§ **WHAT IS NEEDED**: All of the data below should come back exactly as written, minus its images.

┌─ DATA SECTION

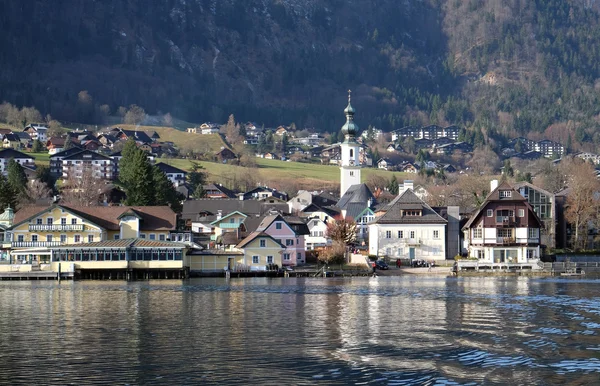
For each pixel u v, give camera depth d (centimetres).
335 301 10688
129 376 6041
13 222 17375
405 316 9100
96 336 7694
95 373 6131
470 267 16750
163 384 5822
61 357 6688
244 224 19288
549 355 6731
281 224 17575
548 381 5894
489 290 12375
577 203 19512
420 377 6016
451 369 6250
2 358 6656
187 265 16062
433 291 12212
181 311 9581
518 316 9062
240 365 6394
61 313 9388
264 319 8856
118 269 15088
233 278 15688
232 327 8262
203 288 12875
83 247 15125
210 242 18825
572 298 11006
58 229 16788
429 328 8175
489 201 17650
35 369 6259
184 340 7469
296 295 11575
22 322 8631
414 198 18800
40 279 14988
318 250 18825
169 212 17812
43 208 17600
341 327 8250
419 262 17825
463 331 7956
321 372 6166
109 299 10981
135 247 15200
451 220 18962
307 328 8194
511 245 17562
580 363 6431
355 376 6050
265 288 12850
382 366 6356
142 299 10988
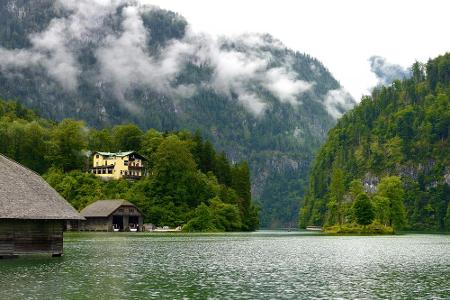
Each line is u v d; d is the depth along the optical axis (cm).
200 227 19550
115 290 4312
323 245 10781
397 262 6762
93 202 19750
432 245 11050
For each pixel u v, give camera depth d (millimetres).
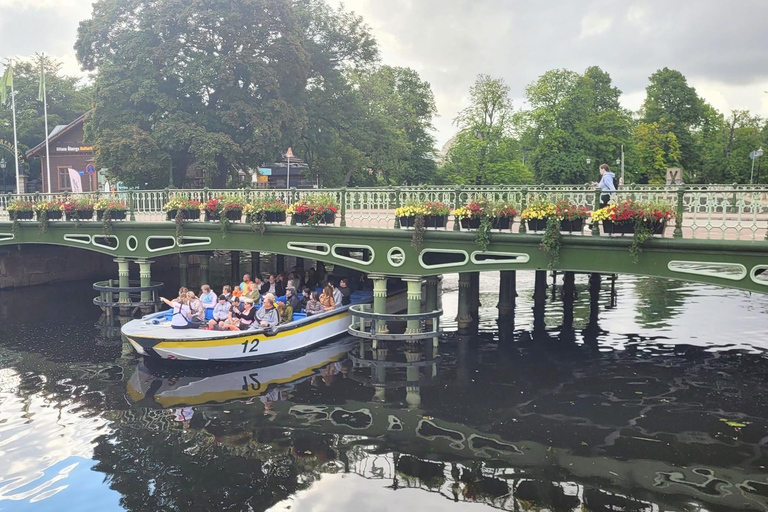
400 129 46219
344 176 34656
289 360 14383
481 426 10258
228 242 17391
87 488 8312
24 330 17688
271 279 18594
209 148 23578
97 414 10992
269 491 8195
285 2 25734
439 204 13930
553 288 23453
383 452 9312
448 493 8055
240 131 26406
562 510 7578
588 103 48562
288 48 25719
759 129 65688
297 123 26609
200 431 10188
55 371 13648
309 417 10773
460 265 13734
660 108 57250
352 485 8305
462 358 14328
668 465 8734
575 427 10148
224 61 24266
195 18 24625
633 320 18406
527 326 17641
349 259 15266
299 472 8719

└─

§ **TASK RESPONSE**:
For each pixel u v, give camera depth d (centimetres).
335 301 10688
129 376 6041
13 222 17375
405 316 9100
96 336 7694
95 373 6131
470 267 16750
163 384 5822
61 357 6688
244 224 19288
549 355 6731
281 224 17575
548 381 5894
489 290 12375
577 203 19512
420 377 6016
451 369 6250
2 358 6656
187 265 16062
433 291 12212
181 311 9581
518 316 9062
240 365 6394
61 313 9388
264 319 8856
118 269 15088
233 278 15688
232 327 8262
203 288 12875
83 247 15125
210 242 18825
572 298 11006
58 229 16788
429 328 8175
489 201 17650
35 369 6259
184 340 7469
296 295 11575
22 322 8631
414 198 18800
40 279 14988
318 250 18825
169 212 17812
43 208 17600
341 327 8250
419 262 17825
463 331 7956
321 372 6166
109 299 10981
135 247 15200
451 220 18962
307 328 8194
511 245 17562
580 363 6431
355 376 6050
265 288 12850
382 366 6356
142 299 10988
Each line is u v d; d is the depth along the optical axis (cm).
200 227 19550
115 290 4312
323 245 10781
397 262 6762
93 202 19750
432 245 11050
For each pixel u v, give camera depth d (millimetres).
400 129 46219
344 176 34656
289 360 14383
481 426 10258
228 242 17391
87 488 8312
24 330 17688
271 279 18594
209 148 23578
97 414 10992
269 491 8195
285 2 25734
439 204 13930
553 288 23453
383 452 9312
448 493 8055
240 131 26406
562 510 7578
588 103 48562
288 48 25719
759 129 65688
297 123 26609
200 431 10188
55 371 13648
309 417 10773
460 265 13734
660 108 57250
352 485 8305
462 358 14328
668 465 8734
575 427 10148
224 61 24266
195 18 24625
633 320 18406
527 326 17641
349 259 15266
299 472 8719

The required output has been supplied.